Women-owned businesses: A niche market or vehicles for change?
If the United States is an indicator of global trends, women-owned businesses are a force to be reckoned with. According to the 2015 State of Women-Owned Businesses Report, women-owned businesses have increased 74 percent over the last 18 years and now account for 30 percent of all enterprises. Moreover, women-owned businesses have increased growth rates in number, employment, and revenues as compared to national averages in the U.S.
Specifically, between 2007 and 2016, the number of women-owned businesses increased by 45 percent, while the number of all businesses in the U.S. increased by 9 percent; employment in women-owned businesses increased by 18 percent, while employment among all businesses declined by 1 percent; and revenues of women-owned businesses increased by 35 percent, 8 percent higher than the revenues among all U.S. businesses.
Although there is a rise in the number of women-owned businesses in the U.S., they often remain micro and small enterprises, and have contributed about the same amount to the economy that they did in 1997.
It turned out to be a bigger business opportunity than I had imagined.
Thus, despite the fact that women-owned enterprises are increasing, women are clustered at the bottom of the pyramid, which means that the overall impact of women-owned businesses on the economy and society could be leveraged more. This is not only true for entrepreneurs. For instance, women are still under-represented in leadership positions, as fewer than 5 percent of the 1,000 largest companies in the U.S. have female CEOs.
In May, B.Accountability was certified by WEConnect International as a Women-Owned Business. As the CEO of B.Accountability, and with over 25 years of experience as both a business lawyer and public accountant, I was surprised when I was asked to certify my sustainability consulting company as a Women-Owned Business.
I knew B.Accountability provided quality services delivered by an amazing team that speaks for itself, leaving me to wonder what value the Women-Owned Business certification could add to my business platform. If anything, I was concerned B.Accountability would be perceived as a token women’s business, a label that may overshadow the qualitative services we provide. In spite of my initial hesitation, I saw it as a business opportunity and applied for the certification, and it turned out to be a bigger business opportunity than I had imagined.
I quickly realized the value of my Women-Owned Business certification. In June, I was invited to a session in Orlando where Iand 3,500 other executives and procurement representatives from leading corporations, government entities, and female business owners from a range of industries met to discuss business opportunities and the role women-owned businesses play in stimulating economic growth.

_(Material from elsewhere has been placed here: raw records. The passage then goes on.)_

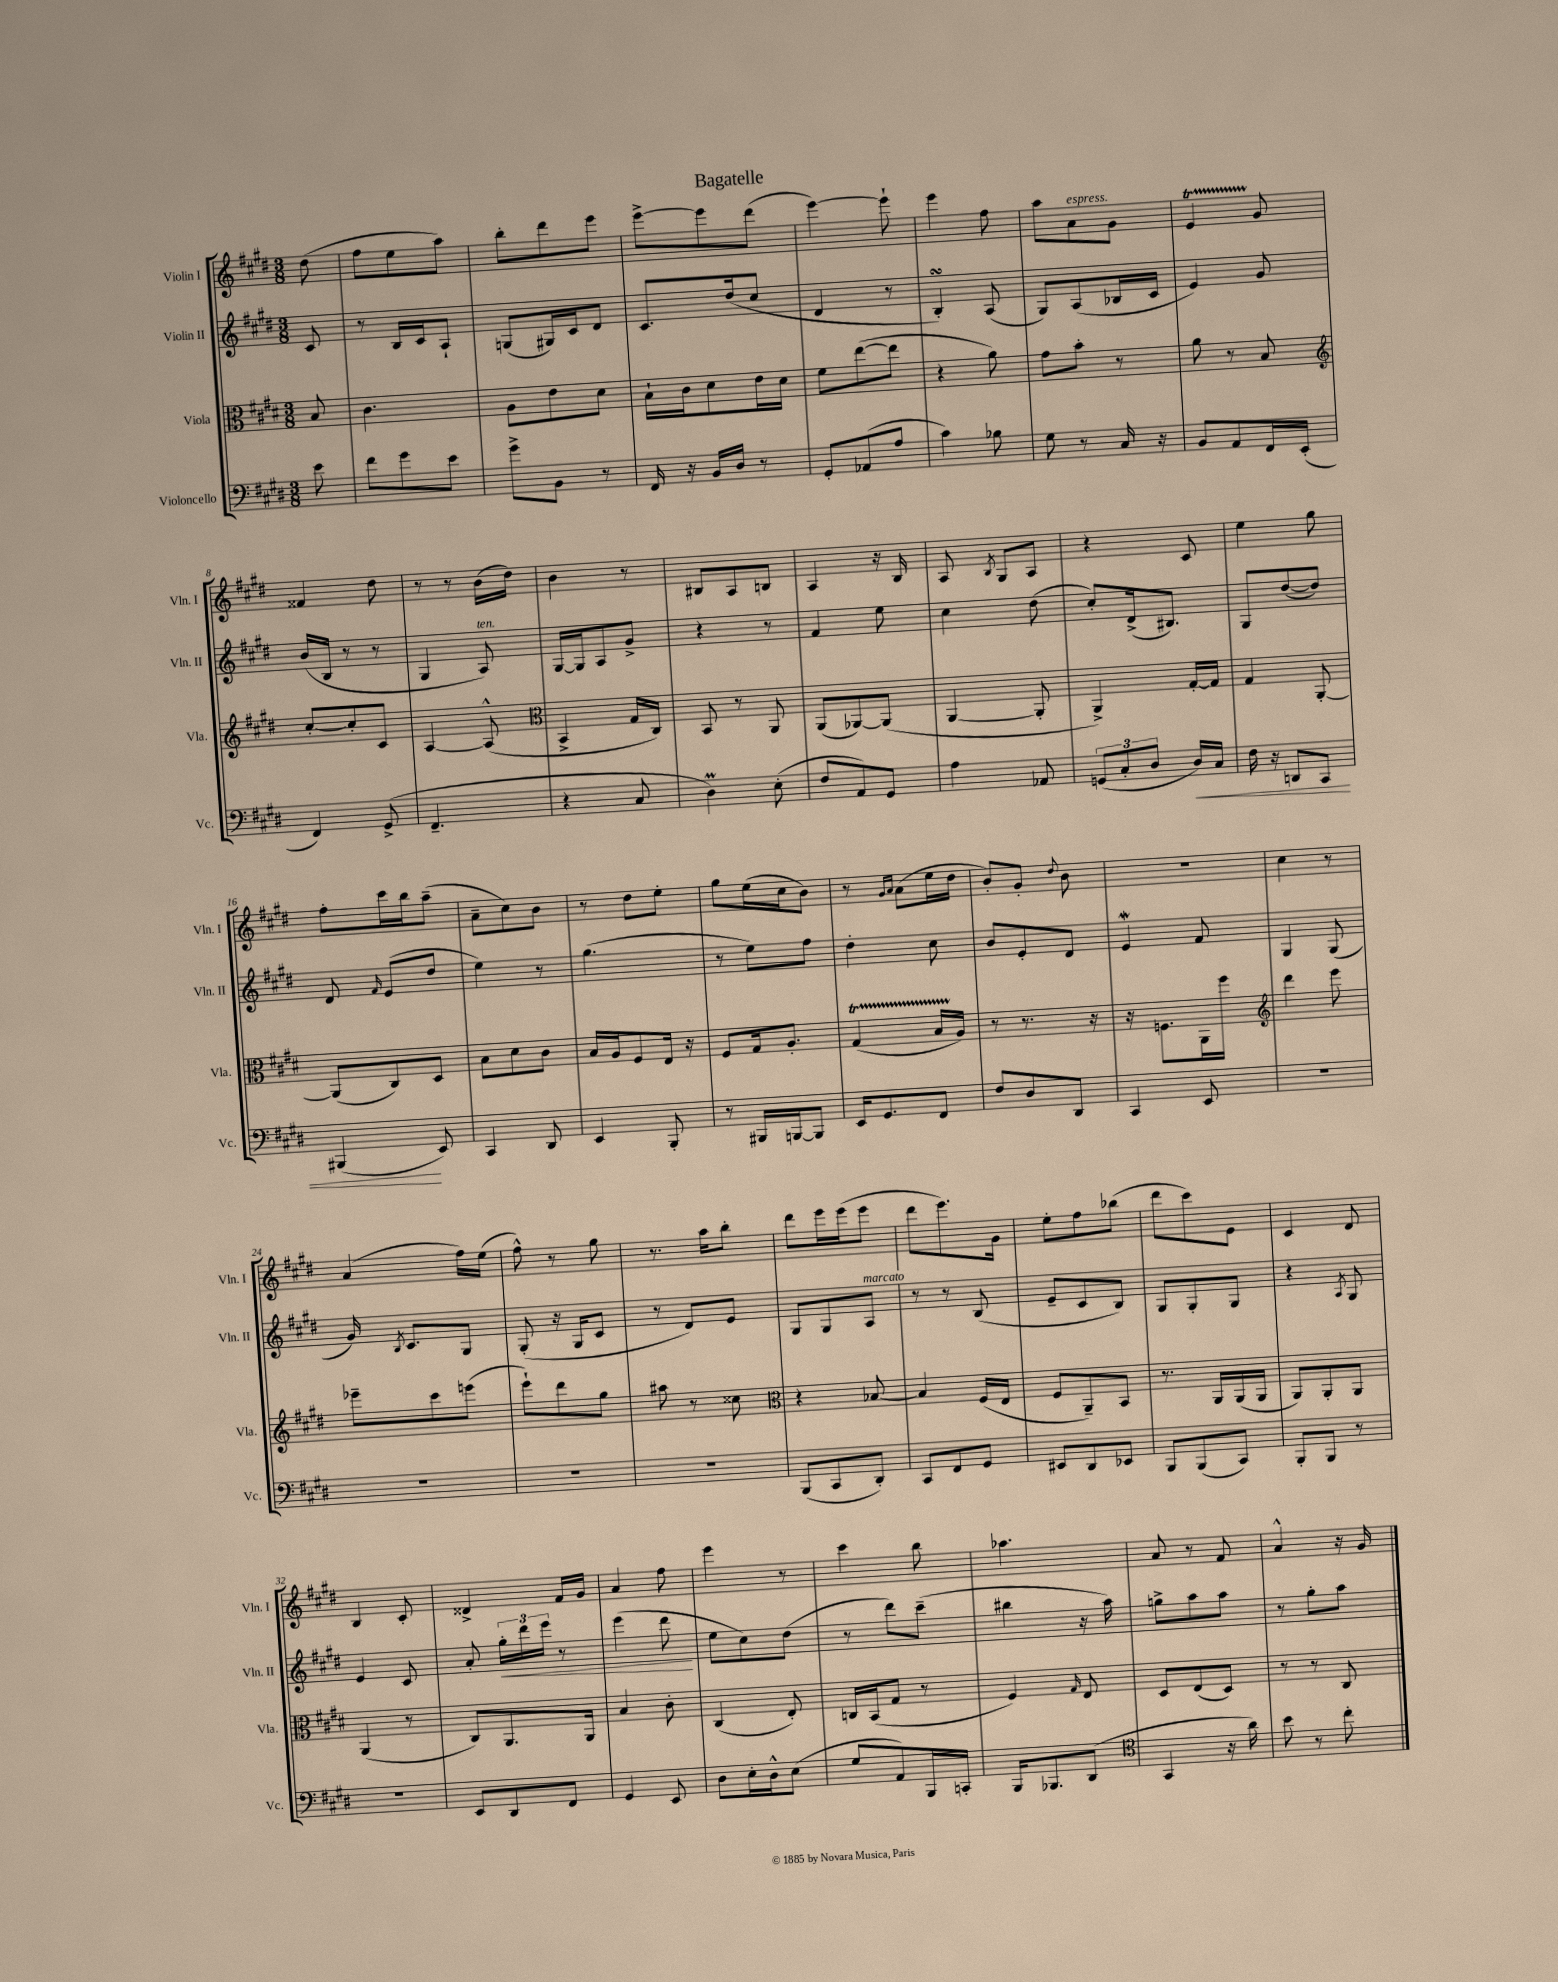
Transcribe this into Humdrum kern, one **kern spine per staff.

**kern	**dynam	**kern	**kern	**dynam	**kern
*part4	*part4	*part3	*part2	*part2	*part1
*staff4	*staff4	*staff3	*staff2	*staff2	*staff1
*I"Violoncello	*	*I"Viola	*I"Violin II	*	*I"Violin I
*I'Vc.	*	*I'Vla.	*I'Vln. II	*	*I'Vln. I
*clefF4	*	*clefC3	*clefG2	*	*clefG2
*k[f#c#g#d#]	*	*k[f#c#g#d#]	*k[f#c#g#d#]	*	*k[f#c#g#d#]
*M3/8	*	*M3/8	*M3/8	*	*M3/8
=	=	=	=	=	=
8e\	.	8B/	8c#/	.	(8dd#\
=1	=1	=1	=1	=1	=1
8f#\L	.	4.c#\	8r	.	8ff#\L
8g#\	.	.	16B/LL	.	8ee\
.	.	.	16c#/J	.	.
8e\J	.	.	8A`/J	.	8aa\J)
=2	=2	=2	=2	=2	=2
8g#^\L	.	8A\L	(8Gn/L	.	8bb'\L
8BB\J	.	8e\	16G#X/L)	.	8ddd#\
.	.	.	16c#/J	.	.
8r	.	8d#\J	8d#/J	.	8eee\J
=3	=3	=3	=3	=3	=3
16FF#/	.	16B`\LL	8.c#/L	.	[8eee^\L
16r	.	16c#\J	.	.	.
16BB/LL	.	8d#\	.	.	8eee\]
16D#/JJ	.	.	(16dd#/k	.	.
8r	.	16e\L	8cc#/J	.	(8ddd#\J
.	.	16d#\JJ	.	.	.
=4	=4	=4	=4	=4	=4
8GG#'/L	.	8f#\L	4d#/	.	[4eee\)
(8AA-X/	.	([8ee\	.	.	.
8A/J	.	8ee\J]	8r	.	8eee`\]
=5	=5	=5	=5	=5	=5
4c#\)	.	4r	4BsSSS'/)	.	4eee\
8B-X\	.	8a\)	(8A/	.	8ff#\
=6	=6	=6	=6	=6	=6
8G#\	.	8g#\L	8G#/L)	.	8aa\L
!	!	!	!	!	!LO:TX:a:i:t=espress.
8r	.	8b'\J	(8A/	.	8a\
16C#/	.	8r	16B-X/L	.	8g#\J
16r	.	.	16c#/JJ	.	.
=7	=7	=7	=7	=7	=7
8BB/L	.	8a\	4e/)	.	4eT/
8AA/	.	8r	.	.	.
16FF#/L	.	8B/	8g#/	.	8g#/
(16EE'/JJ	.	.	.	.	.
!!LO:LB:g=z
=8	=8	=8	=8	=8	=8
*	*	*clefG2	*	*	*
4FF#/)	.	[8cc#'/L	(16b/LL	.	4f##X/
.	.	.	16B/JJ	.	.
.	.	8cc#'/]	8r	.	.
(8GG#^/	.	8c#/J	8r	.	8dd#\
=9	=9	=9	=9	=9	=9
4.FF#~/	.	[4A/	4G#/	.	8r
.	.	.	.	.	8r
!	!	!	!LO:TX:a:i:t=ten.	!	!
.	.	(8A^^/]	8A/)	.	(16b\LL
.	.	.	.	.	16dd#\JJ)
=10	=10	=10	=10	=10	=10
*	*	*clefC3	*	*	*
4r	.	4BB^/	[16G#/LL	.	4b\
.	.	.	16G#/J]	.	.
.	.	.	8A/	.	.
8C#/	.	16G#/LL	8g#^/J	.	8r
.	.	16C#/JJ)	.	.	.
=11	=11	=11	=11	=11	=11
4D#m\)	.	8BB/	4r	.	8B#X/L
.	.	8r	.	.	8A/
(8E'\	.	8AA/	8r	.	8Bn/J
=12	=12	=12	=12	=12	=12
8F#/L	.	(8AA/L	4f#/	.	4A/
8AA/)	.	[8AA-X/)	.	.	.
8GG#/J	.	(8AA-/J]	8ee\	.	16r
.	.	.	.	.	16B/
=13	=13	=13	=13	=13	=13
4A\	.	[4AA/	4cc#\	.	8A/
.	.	.	.	.	8qB/
.	.	.	.	.	8G#/L
8AA-X/	.	8AA'/]	(8dd#\	.	8A/J
=14	=14	=14	=14	=14	=14
(12GGn/L	.	4AA^/)	8cc#'/L)	.	4r
12C#'/	.	.	.	.	.
.	.	.	(16d#^/k	.	.
12D#/J	.	.	.	.	.
.	.	.	8.B#X/J)	.	.
!	!LO:HP:b	!	!	!	!
16D#/LL)	<	[16G#'/LL	.	.	8c#/
16C#/JJ	.	16G#/JJ]	.	.	.
=15	=15	=15	=15	=15	=15
16F#\	.	4G#/	8G#/L	.	4ee\
16r	.	.	.	.	.
8DDn/L	.	.	([8dd#/	.	.
8CC#/J	.	[8AA'/	8dd#/J])	.	8gg#\
!!LO:LB:g=z
=16	=16	=16	=16	=16	=16
(4BBB#X/	.	(8AA/L]	8d#/	.	8ff#'\L
.	.	.	16qqf#/	.	.
.	.	8C#/)	(8e/L	.	16ccc#\L
.	.	.	.	.	16bb\J
8EE/)	[	8D#/J	8dd#/J	.	(8aa~\J
=17	=17	=17	=17	=17	=17
4CC#/	.	8B\L	4ee\)	.	8a~\L
.	.	8d#\	.	.	8cc#\)
8DD#/	.	8c#\J	8r	.	8b\J
=18	=18	=18	=18	=18	=18
4EE/	.	16B/LL	(4.gg#\	.	8r
.	.	16A/J	.	.	.
.	.	8F#/	.	.	8dd#\L
8BBB'/	.	16E/Jk	.	.	8ee'\J
.	.	16r	.	.	.
=19	=19	=19	=19	=19	=19
8r	.	8F#/L	8r	.	8gg#\L
16BBB#X/LL	.	16G#/k	8ee\L)	.	(16ee\L
[16BBBn/J	.	8.A'/J	.	.	16cc#\J
8BBB/J]	.	.	8ff#\J	.	8b\J)
=20	=20	=20	=20	=20	=20
16EE/KL	.	(4G#t/	4dd#'\	.	8r
8.GG#/	.	.	.	.	.
.	.	.	.	.	16qqg#/LL
.	.	.	.	.	16qqa/JJ
.	.	.	.	.	(8a\L
8FF#/J	.	16BTTT/LL	8cc#\	.	16ee\L
.	.	16A/JJ)	.	.	16dd#\JJ
=21	=21	=21	=21	=21	=21
8F#/L	.	8r	8b/L	.	8b'/L)
8D#/	.	8.r	8e'/	.	8g#'/J
.	.	.	.	.	8qqdd#/
8DD#/J	.	.	8d#/J	.	8b\
.	.	16r	.	.	.
=22	=22	=22	=22	=22	=22
4CC#/	.	16r	4ew/	.	4.r
.	.	8.Fn\L	.	.	.
8EE/	.	16AA\L	8f#/	.	.
.	.	16ff#\JJ	.	.	.
=23	=23	=23	=23	=23	=23
*	*	*clefG2	*	*	*
4.r	.	4ddd#\	4G#/	.	4cc#\
.	.	8eee\	(8G#/	.	8r
!!LO:LB:g=z
=24	=24	=24	=24	=24	=24
4.r	.	8eee-X~\L	16g#/)	.	(4a/
.	.	.	8qB/	.	.
.	.	.	8.c#/L	.	.
.	.	8ccc#\	.	.	.
.	.	(8eeen\J	8G#/J	.	16ff#\LL)
.	.	.	.	.	(16ee\JJ
=25	=25	=25	=25	=25	=25
4.r	.	8eee`\L)	(8G#'/	.	8ff#^^\)
.	.	8ddd#\	16r	.	8r
.	.	.	16G#/KL	.	.
.	.	8gg#\J	8c#/J	.	8gg#\
=26	=26	=26	=26	=26	=26
4.r	.	8aa#X\	8r	.	8.r
.	.	8r	8d#/L)	.	.
.	.	.	.	.	16aa\KL
.	.	8cc##X\	8e/J	.	8bb'\J
=27	=27	=27	=27	=27	=27
*	*	*clefC3	*	*	*
(8BBB/L	.	4r	8G#/L	.	8ddd#\L
8CC#/	.	.	8G#/	.	16eee\L
.	.	.	.	.	(16eee\J
!	!	!	!LO:TX:a:i:t=marcato	!	!
8DD#'/J)	.	[8B-X/	8A/J	.	8eee\J
=28	=28	=28	=28	=28	=28
8CC#/L	.	4B-/]	8r	.	8ddd#\L
8FF#/	.	.	8r	.	8.eee\)
8GG#/J	.	(16F#/LL	(8B/	.	.
.	.	16E/JJ	.	.	16g#\Jk
=29	=29	=29	=29	=29	=29
8EE#X/L	.	8F#/L	8e~/L	.	8ee'\L
8DD#/	.	8AA~/)	8c#/	.	8ff#\
8EE-X/J	.	8BB/J	8B/J)	.	(8bb-X\J
=30	=30	=30	=30	=30	=30
8BBB/L	.	8.r	8G#/L	.	8ddd#\L
(8BBB/	.	.	8G#'/	.	8ccc#\)
.	.	16AA/LL	.	.	.
8CC#/J)	.	(16AA/	8G#/J	.	8e\J
.	.	16AA/JJ	.	.	.
=31	=31	=31	=31	=31	=31
8BBB'/L	.	8AA/L)	4r	.	4c#/
8BBB/J	.	8AA'/	.	.	.
.	.	.	8qA/	.	.
8r	.	8AA/J	8G#/	.	8d#/
!!LO:LB:g=z
=32	=32	=32	=32	=32	=32
4.r	.	(4AA/	4e/	.	4B/
.	.	8r	8c#/	.	8c#'/
=33	=33	=33	=33	=33	=33
8EE/L	.	8C#/L)	8a'/	.	4d##X^/
!	!	!	!	!LO:HP:b	!
8DD#/	.	8.AA/	24gg#'\LL	<	.
.	.	.	24ddd#\	.	.
.	.	.	24eee\JJ	.	.
8FF#/J	.	.	8r	.	16f#/LL
.	.	16AA/Jk	.	.	16g#/JJ
=34	=34	=34	=34	=34	=34
4GG#/	.	4B/	(4eee\	.	4a/
8EE/	.	8c#'\	8ddd#\	.	8ff#\
.	.	.	.	[	.
=35	=35	=35	=35	=35	=35
8D#\L	.	(4C#/	8ee\L	.	4eee\
16E'\L	.	.	8cc#\)	.	.
16D#^^\J	.	.	.	.	.
(8E\J	.	8E'/)	(8dd#\J	.	8r
=36	=36	=36	=36	=36	=36
8G#/L	.	16Cn/LL	8r	.	4ccc#\
.	.	(16BB/J	.	.	.
8AA/)	.	8G#/J	8ddd#\L)	.	.
16BBB/L	.	8r	(8ccc#~\J	.	8bb\
16CCn'/JJ	.	.	.	.	.
=37	=37	=37	=37	=37	=37
16BBB/KL	.	4F#/)	4bb#X\	.	4.aa-X\
8.BBB-X/	.	.	.	.	.
.	.	16qqG#/	.	.	.
(8DD#/J	.	8E/	16r	.	.
.	.	.	16aa\)	.	.
=38	=38	=38	=38	=38	=38
*clefC4	*	*	*	*	*
4GG#/	.	8D#/L	8ggn^\L	.	8a/
.	.	(8E/	8aa\	.	8r
16r	.	8D#/J)	8aa\J	.	8f#/
16a\)	.	.	.	.	.
=39	=39	=39	=39	=39	=39
8b\	.	8r	8r	.	4a^^/
8r	.	8r	8gg#'\L	.	.
8cc#'\	.	8C#/	8aa\J	.	16r
.	.	.	.	.	16g#/
==	==	==	==	==	==
*-	*-	*-	*-	*-	*-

For instance, I met with representatives from IBM, Wal-Mart, PepsiCo, UPS, AMEX, pharmaceutical companies, banks and many great female CEOs. All the attendees who hailed from a variety of sectors had a common vision: to expand women’s business opportunities in the marketplace.
Previously, as a Partner at PwC, my experience with procurement negotiations involved competition and lengthy negotiations. However, in Orlando, the atmosphere was collegial and it was clear that while companies did want the best deal, they also took social impact into consideration.
In Orlando, I saw amazing support between both certified companies and the Fortune 500. I realized that more and more Fortune 500 companies want to support women-owned businesses because it makes business sense and that WEConnect International is actually connecting women-owned businesses to major industry leaders.
One might argue that women-owned businesses are a different kind of business — they offer an opportunity for new collaborations and partnerships — at least that is what I saw in Orlando and what I anticipate seeing when I speak at the Go for the Greens Business Development Conference in late September. These companies are serious and produce quality products and services and want to grow bigger, employ more diverse people and generate more revenue for our economies.
Another benefit is that having more highly qualified women owning their own businesses will create a bigger pool of women who are able to increase women’s representation on corporate boards, and hence diversity in the workplace. I truly believe in leveraging gender diversity to yield high financial — and human — returns, as I argued in an interview with Forbes last year.
I also believe that more women-owned businesses will lead to innovative new ideas and help advance the Sustainable Development Goals (SDGs) that we are all working towards. For instance, by increasing women’s access to markets and leadership opportunities, women-owned businesses can help advance SDG No. 5 Gender Equality, SDG No. 8 Good Jobs and Economic Growth and SDG No. 10 Reduced Inequalities. We have already seen the potential of women-owned businesses to make significant change and impact economic growth. Since 2015, women-owned businesses have generated about $1.5 trillion in revenues and employed over 7.9 million people.
Women-owned businesses truly are a vehicle for change — they are reaching new corners of the market by fostering new opportunities for entrepreneurs as well as the Fortune 500, and are helping advance the SDGs. Now, instead of worrying about B.Accountability being labeled as a niche business because of its Women-Owned Certification, I am eager to engage in the opportunities for partnerships that it allows — and am excited my company not only advances sustainable development with its services, but also with its leadership and contribution to broader system changes.
Having said all that, I do hope that we in the near future don’t have to talk about women- or men-owned businesses — but about successful business with a purpose and a diverse workforce from board level to assistant.